▸ Action item
Will you output all of the data below exactly, omitting the images?

▸ Recorded data
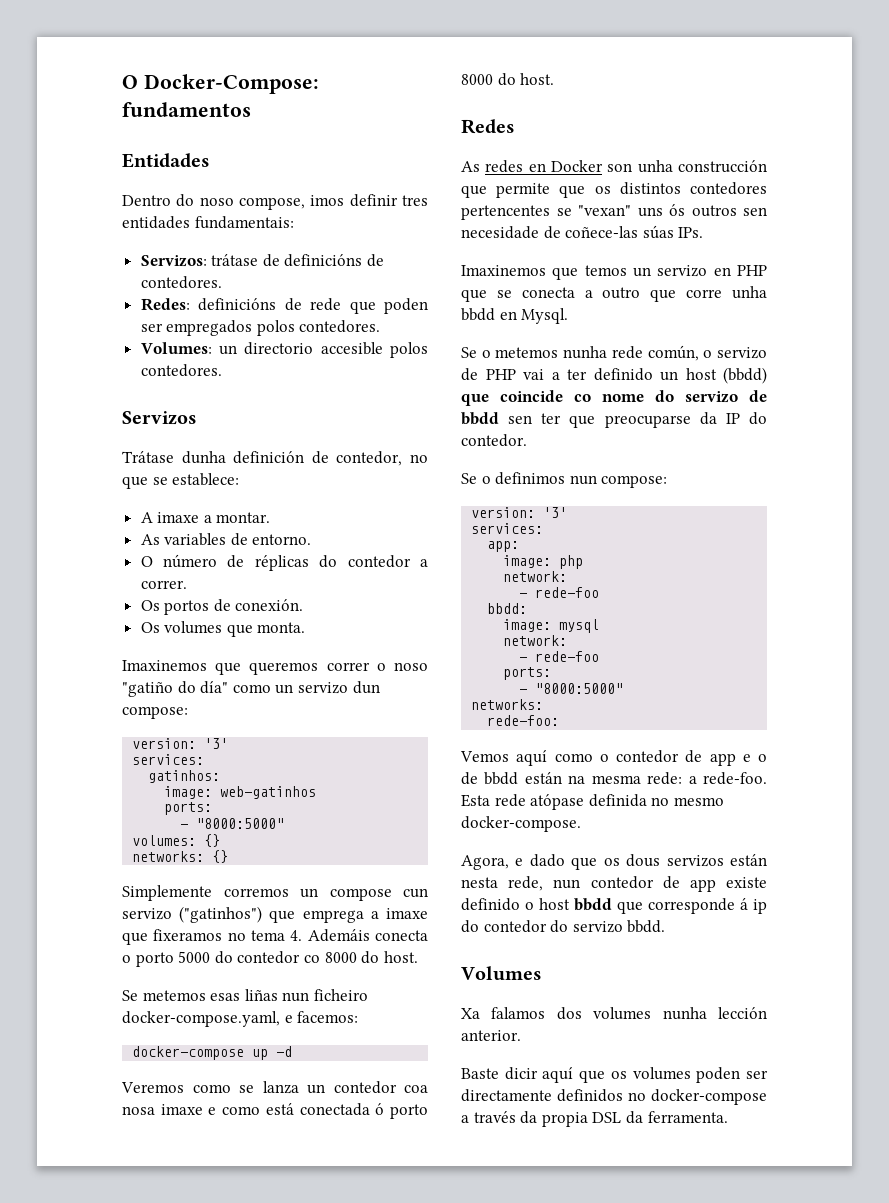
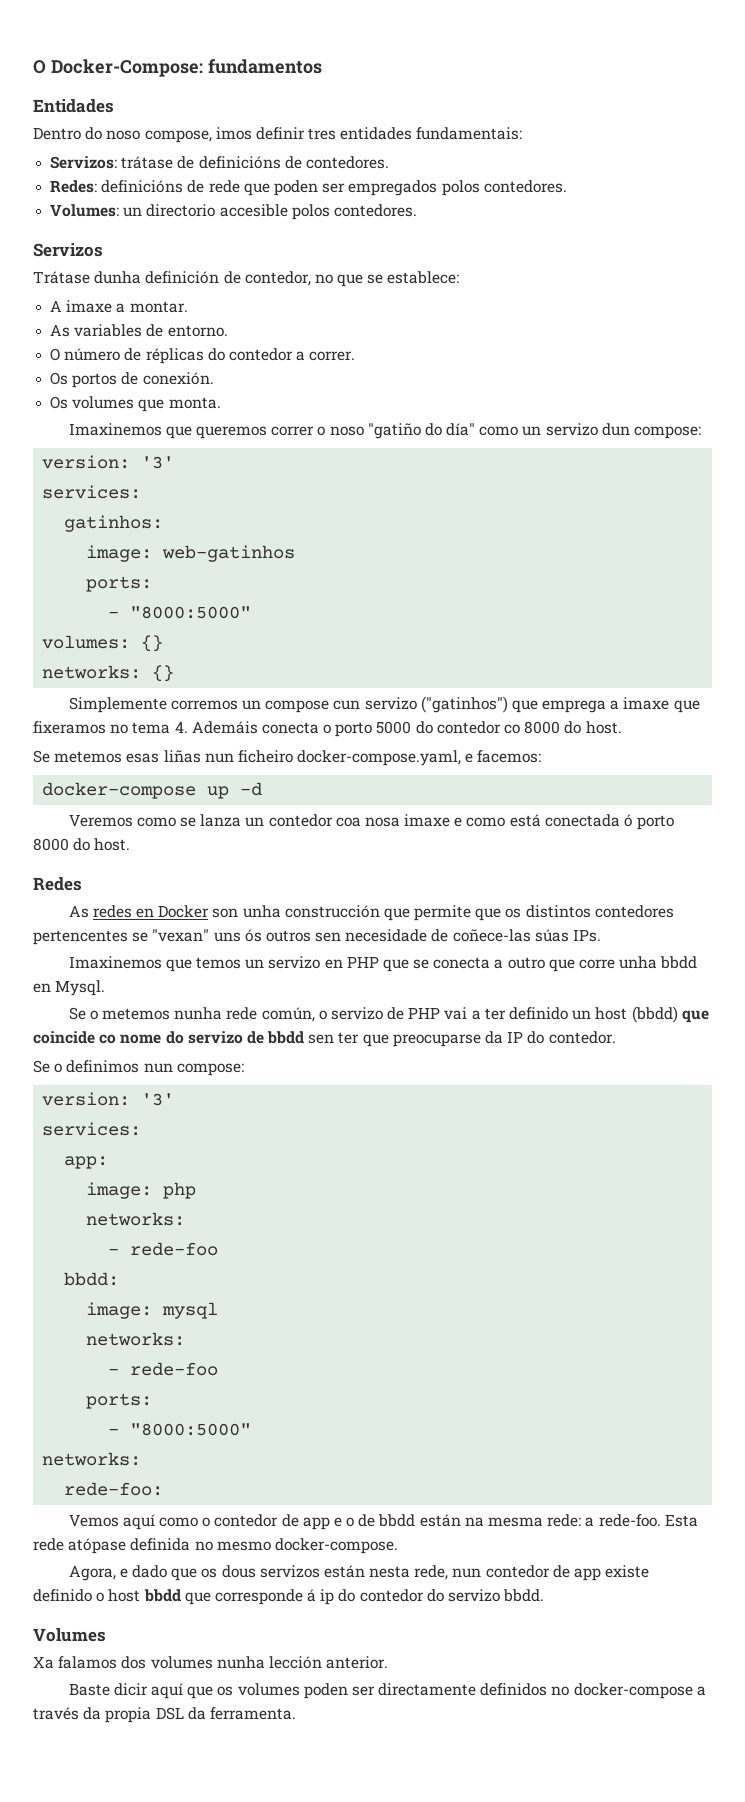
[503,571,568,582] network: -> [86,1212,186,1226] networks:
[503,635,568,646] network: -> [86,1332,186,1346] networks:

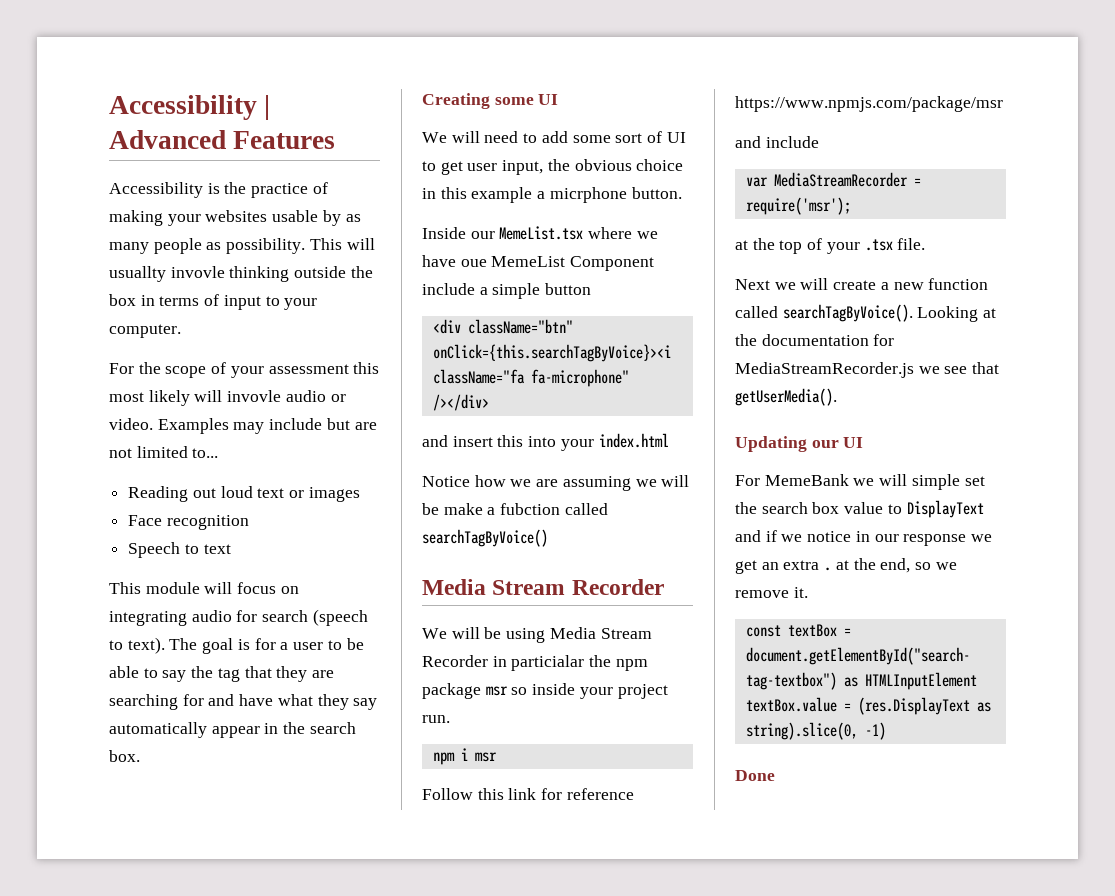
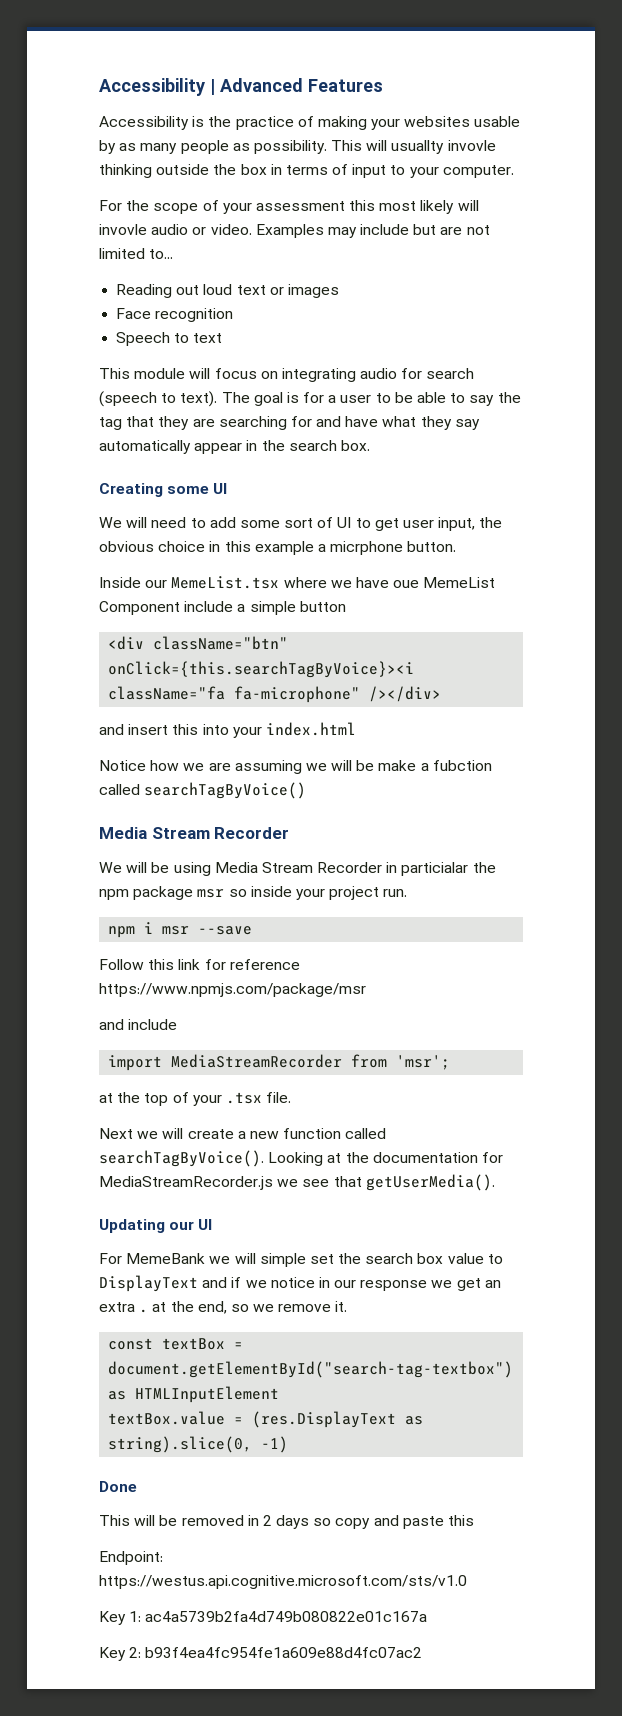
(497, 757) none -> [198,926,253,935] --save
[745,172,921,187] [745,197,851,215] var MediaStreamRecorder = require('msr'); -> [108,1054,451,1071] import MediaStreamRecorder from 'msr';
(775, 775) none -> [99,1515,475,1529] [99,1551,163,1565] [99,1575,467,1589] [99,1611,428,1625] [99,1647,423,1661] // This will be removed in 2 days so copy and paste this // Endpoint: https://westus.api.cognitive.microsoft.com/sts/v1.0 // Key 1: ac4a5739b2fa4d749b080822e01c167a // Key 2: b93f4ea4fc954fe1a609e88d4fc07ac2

▸ Solution for this task
[503,571,568,582] network: -> [86,1212,186,1226] networks:
[503,635,568,646] network: -> [86,1332,186,1346] networks:

(497, 757) none -> [198,926,253,935] --save
[745,172,921,187] [745,197,851,215] var MediaStreamRecorder = require('msr'); -> [108,1054,451,1071] import MediaStreamRecorder from 'msr';
(775, 775) none -> [99,1515,475,1529] [99,1551,163,1565] [99,1575,467,1589] [99,1611,428,1625] [99,1647,423,1661] // This will be removed in 2 days so copy and paste this // Endpoint: https://westus.api.cognitive.microsoft.com/sts/v1.0 // Key 1: ac4a5739b2fa4d749b080822e01c167a // Key 2: b93f4ea4fc954fe1a609e88d4fc07ac2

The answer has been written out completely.